(Records from a collection)
※ ※ ※
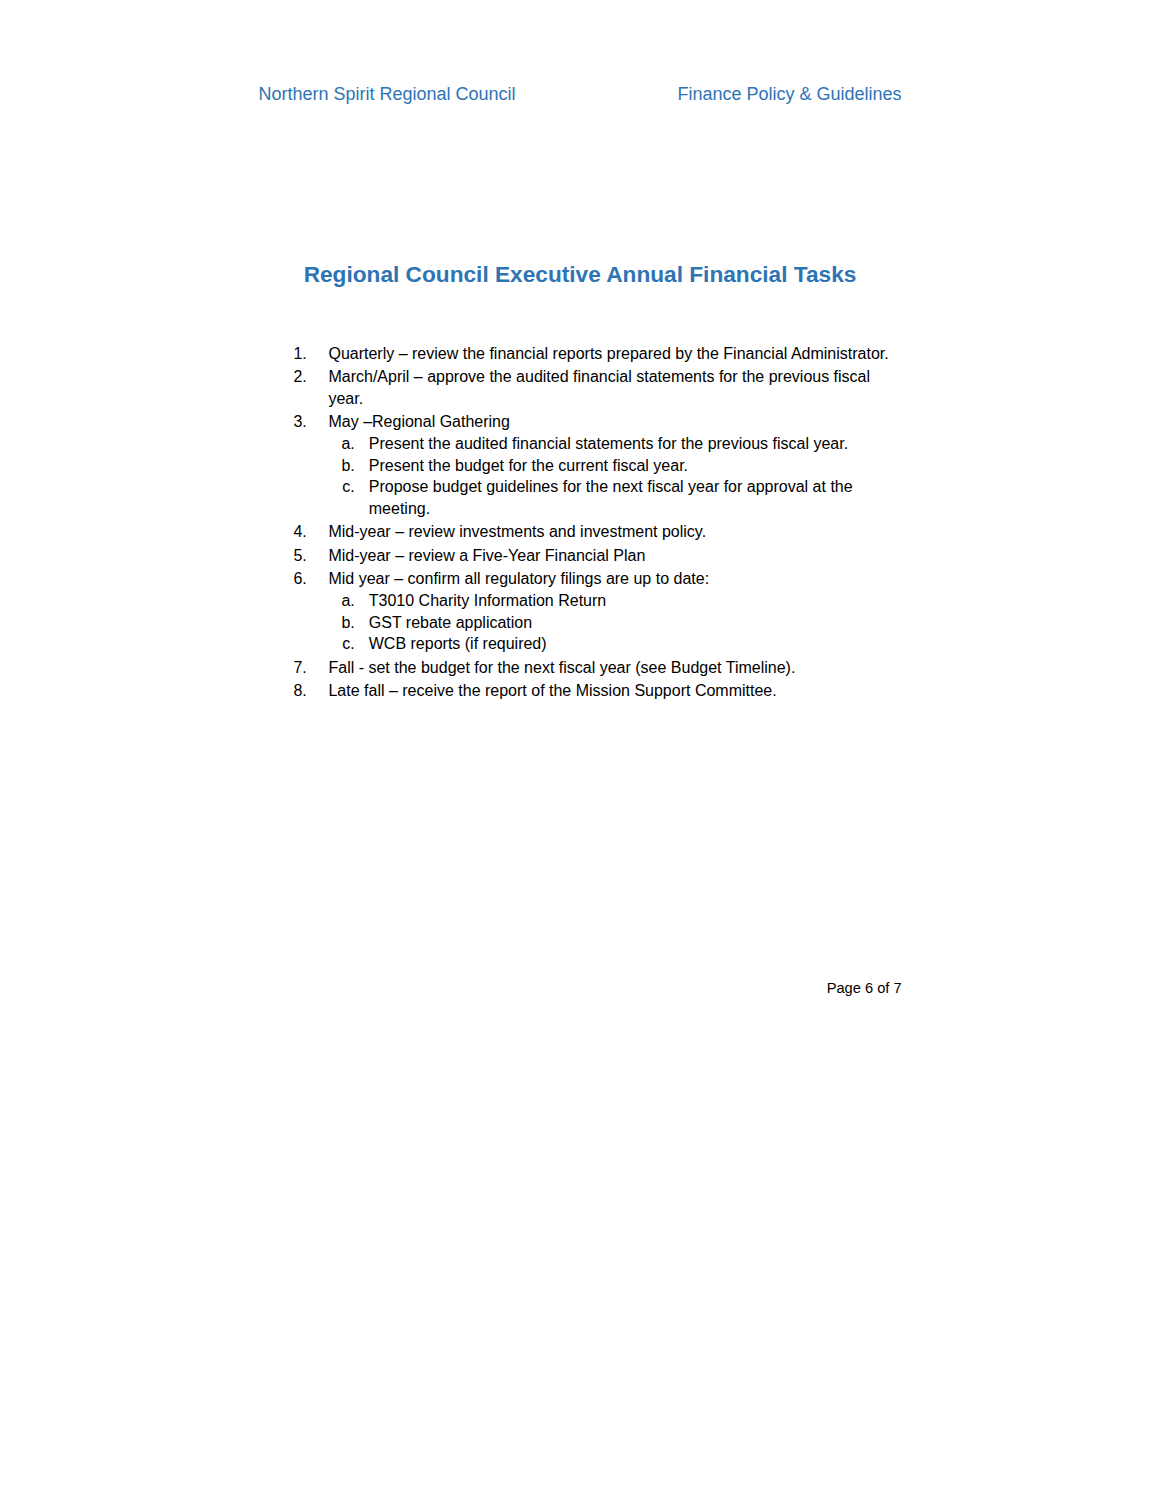Northern Spirit Regional Council
Finance Policy & Guidelines
Regional Council Executive Annual Financial Tasks
Quarterly – review the financial reports prepared by the Financial Administrator.
March/April – approve the audited financial statements for the previous fiscal year.
May –Regional Gathering
Present the audited financial statements for the previous fiscal year.
Present the budget for the current fiscal year.
Propose budget guidelines for the next fiscal year for approval at the meeting.
Mid-year – review investments and investment policy.
Mid-year – review a Five-Year Financial Plan
Mid year – confirm all regulatory filings are up to date:
T3010 Charity Information Return
GST rebate application
WCB reports (if required)
Fall - set the budget for the next fiscal year (see Budget Timeline).
Late fall – receive the report of the Mission Support Committee.
Page 6 of 7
※ ※ ※
● **Work task**
Write out once more the lines above beginning at the line with "Present the audited"; continue through the final line and stop there.

● **Task result**
Present the audited financial statements for the previous fiscal year.
Present the budget for the current fiscal year.
Propose budget guidelines for the next fiscal year for approval at the meeting.
Mid-year – review investments and investment policy.
Mid-year – review a Five-Year Financial Plan
Mid year – confirm all regulatory filings are up to date:
T3010 Charity Information Return
GST rebate application
WCB reports (if required)
Fall - set the budget for the next fiscal year (see Budget Timeline).
Late fall – receive the report of the Mission Support Committee.
Page 6 of 7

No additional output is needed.